Medicare
Medicare is a national social insurance program, administered by the U.S. federal government, that guarantees access to health insurance for Americans ages 65 and older and younger people with disabilities as well as people with end stage renal disease. Medicare offers all enrollees a defined benefit. Hospital care is covered under Part A and outpatient medical services are covered under Part B. Medicare Part D covers outpatient prescription drugs. According to the 2012 Medicare Annual Report, the Trustees project that Medicare costs will grow substantially until Trust fund exhaustion occurs in 2024. This model is obviously in need of urgent repair.

Entitlement Reform

4/15/21
from Goodman Institute,
4/13/21:

In New Way to Care, John Goodman argues there are three important things to know about Social Security and Medicare.First, the two programs comprise an enormous portion of the wealth of most people at or near the age of retirement. Take a 60-year-old couple who together have earned an average income for most of their work life. If this couple retires at age 62, the present value of their expected Social Security benefits will be $1.2 million! If the couple waits to draw benefits until they reach the age of 70, their Social Security wealth will be $1.6 million. The value of Medicare is a little harder to calculate, but a reasonable estimate for a couple reaching the age of 65 is that Medicare’s health insurance coverage for the rest of their life is worth about $720,000. The average senior, therefore, is actually a millionaire in terms of entitlement spending wealth—even if they don’t have a penny in their bank account.Second, the entitlement wealth of seniors depends entirely on the willingness and ability of the federal government to tax young people.
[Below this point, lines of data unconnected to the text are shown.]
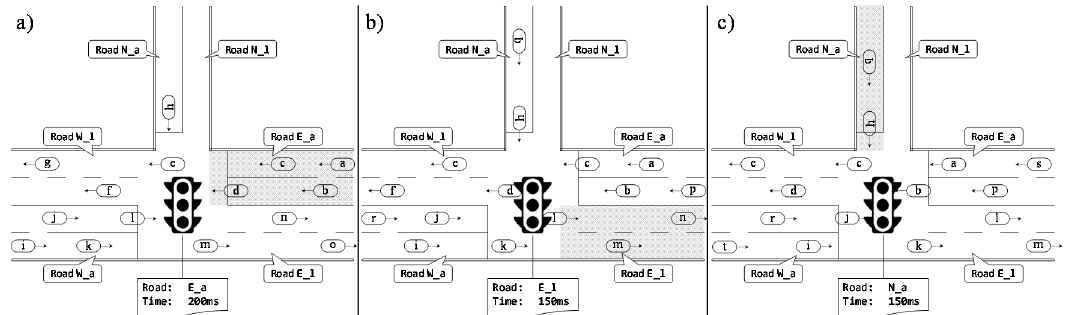
Figure 1. TraSLowPeR sample operation on a three way intersection. In ( a ) the RSU sends a request message limited to the road east arriving (E_a), with a reply windows of 200 ms. The nodes a, b, c, and d will then reply to the message. After the reply window elapses, the RSU will send a new request message, ( b ), for the road east leaving (E l). Next the RSU will probe the road north arriving, ( c ). The TraSLowPeR RSU will continue to sample all the roads converging in its intersection in a round robin fashion.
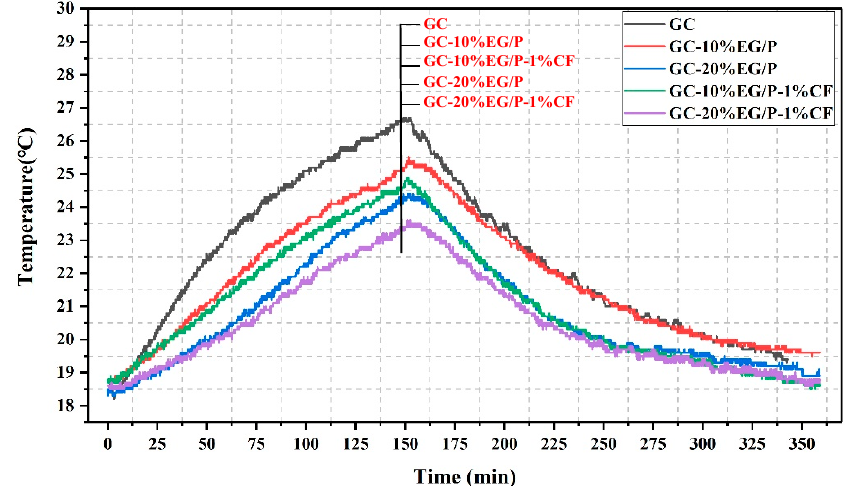
Figure 9. Temperature curves of center point of five small house models.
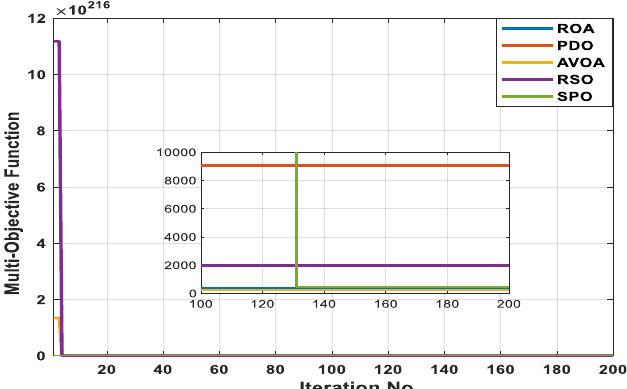
Figure 13. The AVOA convergence characteristics with the other compared methods for case 6.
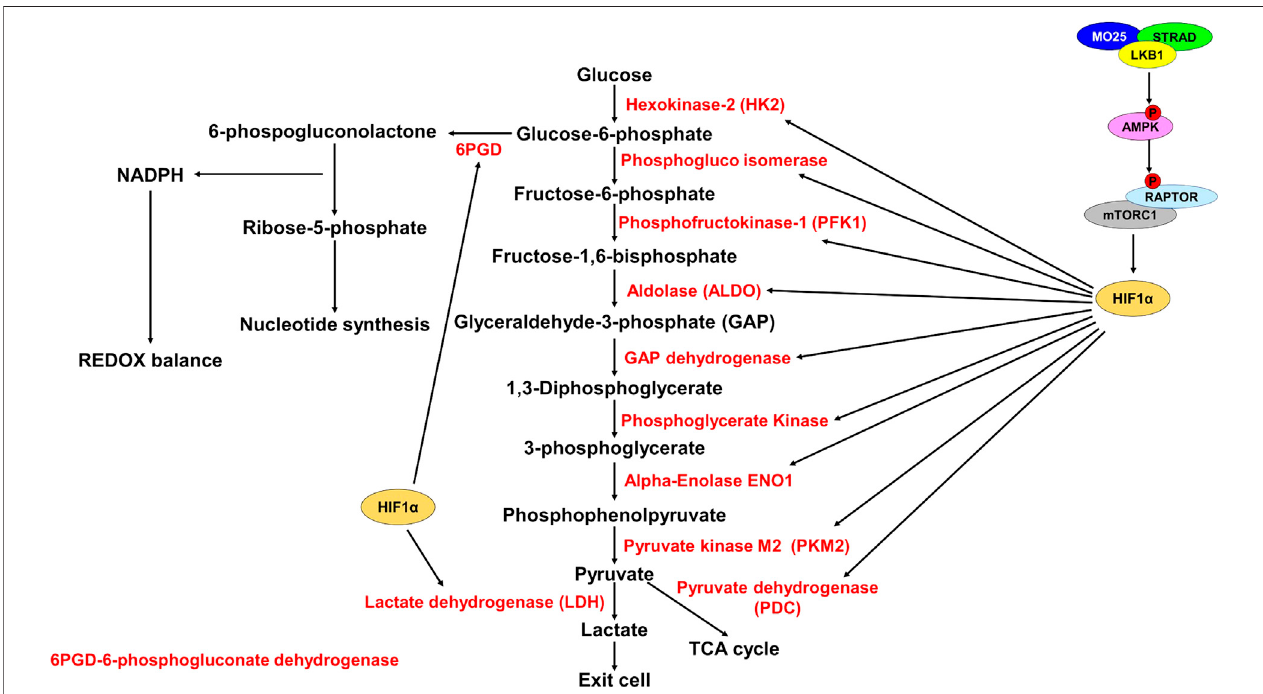
FIGURE 2 | HIF1 α promotes expression of glycolytic enzymes. Schematic representation of glycolysis and the pentose phosphate pathway (PPP). LKB1 phosphorylates and activates AMPK which then phosphorylates and inhibits RAPTOR, thereby inhibiting mTORC1. mTORC1 promotes HIF1 α upregulation. Active HIF1 α promotesexpressionofglycolyticenzymes(red)increasingglycolysisrate.HIF1 α alsopromotesexpressionof6PGDtoshuntglucose-6-phosphatetothePPPto generate NADPH for REDOX balance and for synthesis of ribose-5-phosphate for nucleotide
The third thing you need to know is that the gap between the benefits we are promising to future retirees and the taxes that will be available to pay those benefits has been growing.

Social Security and Medicare are not the only programs that are promising future benefits to be paid by future taxpayers. Boston University professor Lawrence Kotlikoff estimates that the present value of the unfunded liability for all federal government programs is $210 trillion, an amount roughly equivalent to $654,205 for every person in the United States.

Further, waiting to solve the problem only makes the situation worse.

Doing nothing until 2023 would require a permanent 63% increase in all federal taxes to eliminate the total unfunded liability, while waiting until 2043 would require a 77% hike. An alternative would require a 40% permanent cut in all federal entitlement benefits starting in 2023. By 2043, it would require a 46% cut.